Investing a larger sum at once leads to a clear observation: the result of the investment will be very dependent on the chosen entry point. Investing when markets are rising does not have the same impact as investing the same amount when markets are falling.

In particular, an investor may enter the markets at the wrong time (at the peak of the markets, just before the start of the downturn) and unfortunately have to wait several years before regaining the value of his initial capital.

Investing gradually smoothes out this entry point: it becomes (with the exception of a few elements) the average price observed during the progressive investment phase. In other words, by investing the same amount, on a regular basis, in the same financial assets, one reinforces the investment in a bear market and reduces it in a bull market.

From a retirement preparation perspective, for example, programmed investment can be very useful. Because it allows to reach a good profitability while reducing the risk. It is thus a good technique for building up capital over the long term. For this reason, we consider this approach to be all the more useful for young investors who may not have a large initial sum to invest but a strong willingness to save.

But in concrete terms, how to proceed? At Birdee, we recommend that our clients set up a system of recurring transfers with their bank using the standing order principle. Once this scheduled payment has been established, they no longer need to worry about it. They invest in several installments and save regularly without even thinking about it.

And our investor clients do not seem impervious to these recommendations. In fact, more and more of them are opting for regular investments. Everyone adapts the frequency and amount of investment according to his own rule: some will put 50, 100 euros each week, others 500, 1000 euros each month.  Some clients prefer to invest larger amounts at regular intervals without imposing a real fixed recurrence. And this pays off.

As proof, clients who have opted for a progressive investment seem satisfied with their performance and are generally loyal customers. In fact, some of them have been with us since the launch of our offer in 2017. This trust is very important to us. As we mentioned in a previous article, lowering the barrier to entry is a bias, but it pays off when our customer base grows gradually and customers opt for progressive investment. For them, the financial effort is less important than a higher one-time investment. For our part, our remuneration retains growth prospects in view of the evolution of our assets under management.

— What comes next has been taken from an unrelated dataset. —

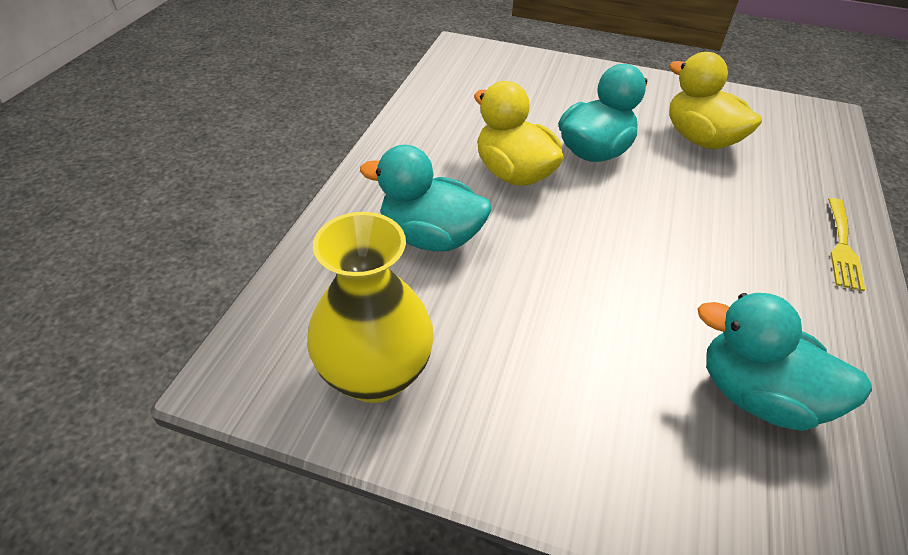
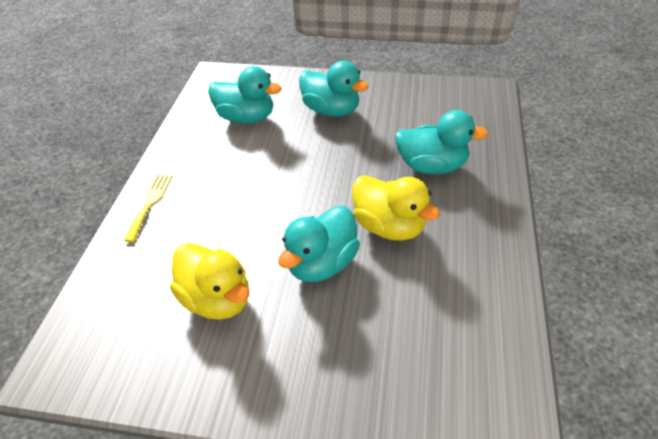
camera: 175 degrees right, 0 degrees up
yellow vase [307,212,434,403] -> none
none -> turquoise duck [299,61,369,117]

Some financial press articles consider our argument to be erroneous and claim, on the contrary, that investing progressively over the entire duration of the investment, whether in the long or short term, does not represent any interest, either in terms of performance or in terms of risk management. However, their analysis does not generally consider a managed and diversified management as we recommend.

Finally, to summarize the problem in a simple risk/return equation would be to forget the emotional nature of the investment. The latter is nevertheless very present and we bring it to the forefront in our dealings with clients. There are thus other arguments than those mentioned above in favor of recurring investment.

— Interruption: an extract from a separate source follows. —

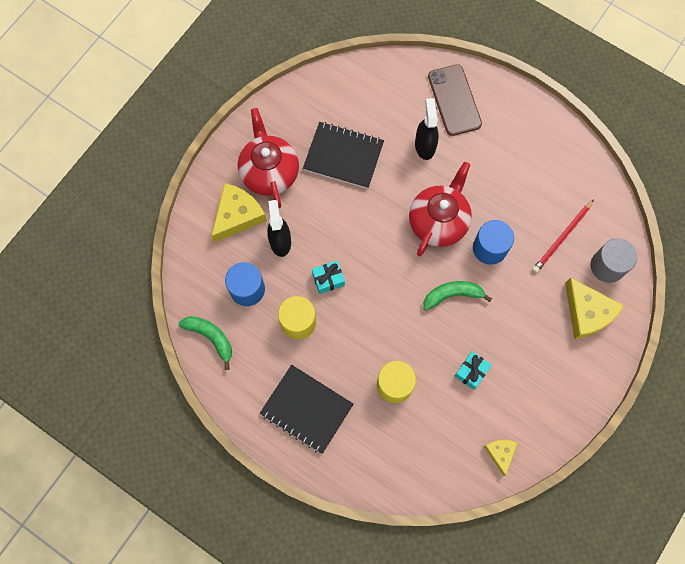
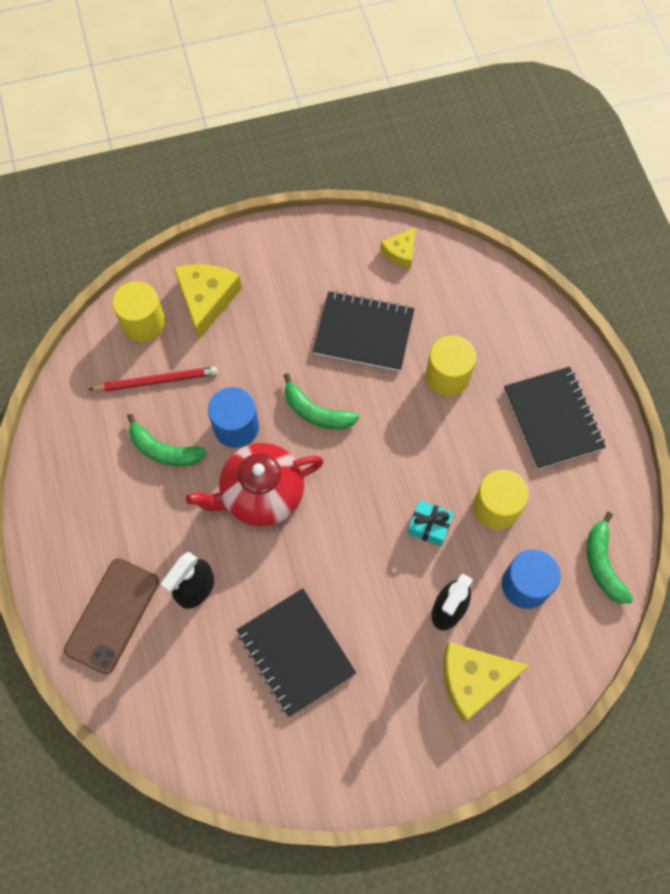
camera: 140 degrees left, 5 degrees down
red teapot [238,108,299,208] -> none
turquoise gift [455,351,492,390] -> black notebook [313,291,415,371]
grey cylinder [590,238,637,283] -> yellow cylinder [112,281,165,342]
none -> green banana [127,414,207,466]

It is less likely to provoke anxiety: investing all of a sudden places a heavy responsibility on the investor. When is the best time? Today? A month from now?

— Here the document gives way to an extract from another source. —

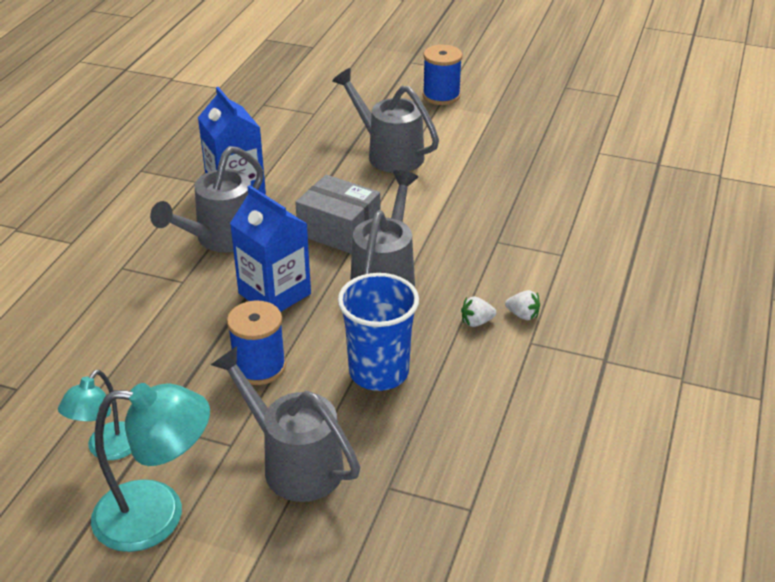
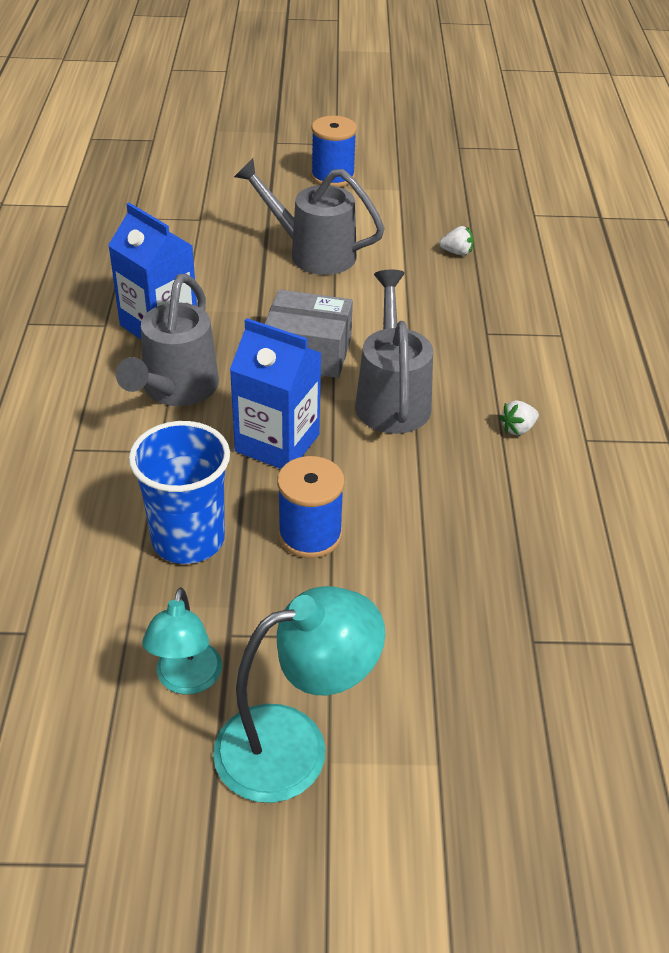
camera: 20 degrees left, 5 degrees up
grey watering can [211,346,360,502] -> none
blue cup [338,273,419,391] -> blue cup moved to [129,421,230,564]
white strawberry [505,290,540,320] -> white strawberry moved to [439,226,474,256]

It is much more in line with the investor’s life choices: we are more often confronted with the problem of monthly savings than with the problem of a substantial financial income arriving by surprise. Smoothing is therefore natural.

In conclusion, progressive investment cushions the effect of sharp falls and stock market crashes, such as the one experienced in the first quarter of 2020. This limits the dispersion of results. Admittedly, it may not achieve the results that an investment could achieve all at once at the best time, i.e. when prices are exceptionally low. But no one can predict the evolution of stock markets in the long term.

Therefore, progressive investment may ultimately ensure that you don’t invest at the worst possible moment. The serenity that results from this is probably priceless for investor-savers.